→ **Work order A**:
In the article on the district attorney debate, what reason does Mastroianni give for calling for a new practice to "prioritize offenses"? Answer in one to three sentences.
→ **Work order B**:
According to the article on the district attorney debate, about how many people attended the debate at West Springfield Middle School?
____ Text shown
Buoniconti, Mastroianni differ on qualities needed by new DA
Oct. 11, 2101
|Stephen Buoniconti |
Photo by Katelyn Gendron
By Katelyn Gendron
WEST SPRINGFIELD -- The sparring match between State Sen. Stephen Buoniconti and Westfield attorney Mark Mastroianni for Hampden Country district attorney continued Oct. 5 in a debate sponsored by the West of the River Chamber of Commerce.
Mastroianni criticized Buoniconti for what he called limited trial experience, while Buoniconti chastised his opponent for accepting endorsements of 41 former prosecutors, attorneys and members of law enforcement last month as "a conflict of interest."
"It's not about who's the best trial attorney; it's about who's the best candidate for district attorney ... this job is much bigger than that," Buoniconti told the more than 50 people who attended the debate at West Springfield Middle School.
The two candidates were asked questions by Ray Hershel of abc40 and FOX 6, G. Michael Dobbs, managing editor of Reminder Publications and moderator Robert McDonald. The two also had the opportunity to ask questions of one another in a Lincoln-Douglas portion of the debate.
Buoniconti maintained that his experience as a five-year prosecutor, who tried more than 100 cases, as well as his 10 years in the state legislature, provides him with ample qualifications for the position.
Mastroianni disagreed, asking, "You have no trail experience in Superior Court. How do you propose to be able to hire, train and guide attorneys more qualified than you?"
Mastroianni noted his experience as a criminal defense attorney since 1995 within the District, Superior and federal courts as well as his five years as assistant district attorney for Hampden County from 1990 to 1995.
"I recognize that the core foundation of the district attorney's office is successful prosecution," he said, adding that he has years of experience trying some of the most complex, forensic-evidence driven cases.
Buoniconti rebutted, "I've tried hundreds of cases. You might say the stakes are higher [in Superior Court] but I'd never tell a victim that. Just because you don't have the same experience doesn't mean you aren't qualified. The DA needs to assemble a great team working for justice day in and day out."
Buoniconti called the district attorney's position more administrative than prosecutorial. "The DA's office should be something different than it is ... as DA you have to be more than in the courtroom. I will be there but my first priority will be administration ... seven out of 10 DAs in the Commonwealth don't try any cases."
When asked how he plans to combat gang violence and overcrowding in jails, Mastroianni called for a "two-pronged approach" to gang violence and a new practice to "prioritize offenses," as "studies have shown that overcrowding is because of minimum mandatory sentencing for drug-based offenses."
|Mark Mastroianni |
Photo by Katelyn Gendron
He said "aggressive prosecutions" coupled with community studies identifying triggers that prompt people to turn to gang life would combat gang activity in the county.
Mastroianni noted financial backing from the state for the district attorney's office is essential. However, "Hampden County has gone hungry, especially in the DA's office, which is chronically and horribly under-funded. I'll be a strong advocate and make my cases to why Hampden County deserves funding," he said, adding that he'd require a liaison to work alongside legislators to that end.
Buoniconti disagreed, adding that the district attorney's office budget has increased by 11.6 percent, without any layoffs or furloughs, created 13 new positions as well as a witness protection program.
"I'm quite proud of what we've done here," he said of his work in the Legislature lobbying for additional funds for the district attorney's office.
When asked about their stance on casinos, both candidates agreed it'd be a great economic engine for Western Massachusetts.
________
____ Information provided
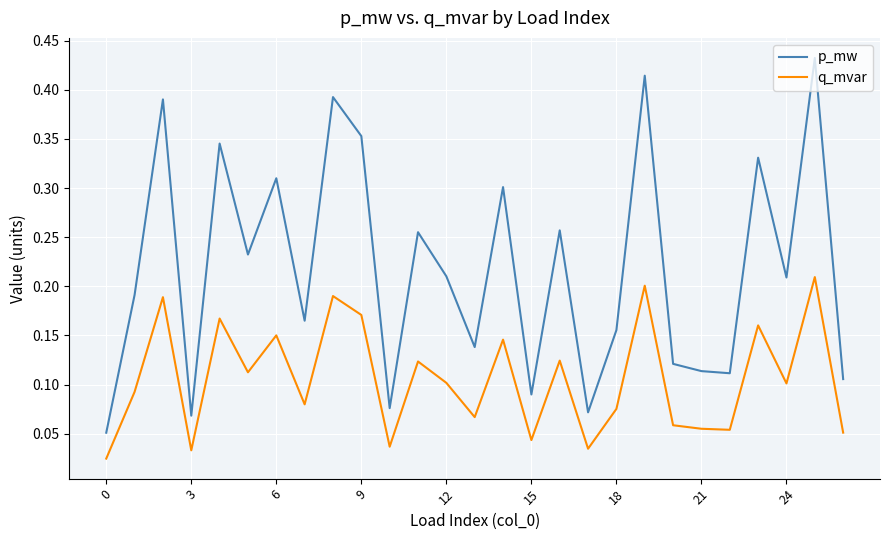

Which series has the widest spread of values?

p_mw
________
→ **Written solution A**:
Mastroianni links jail overcrowding to sentencing. He says that "studies have shown that overcrowding is because of minimum mandatory sentencing for drug-based offenses."

→ **Written solution B**:
More than 50 people.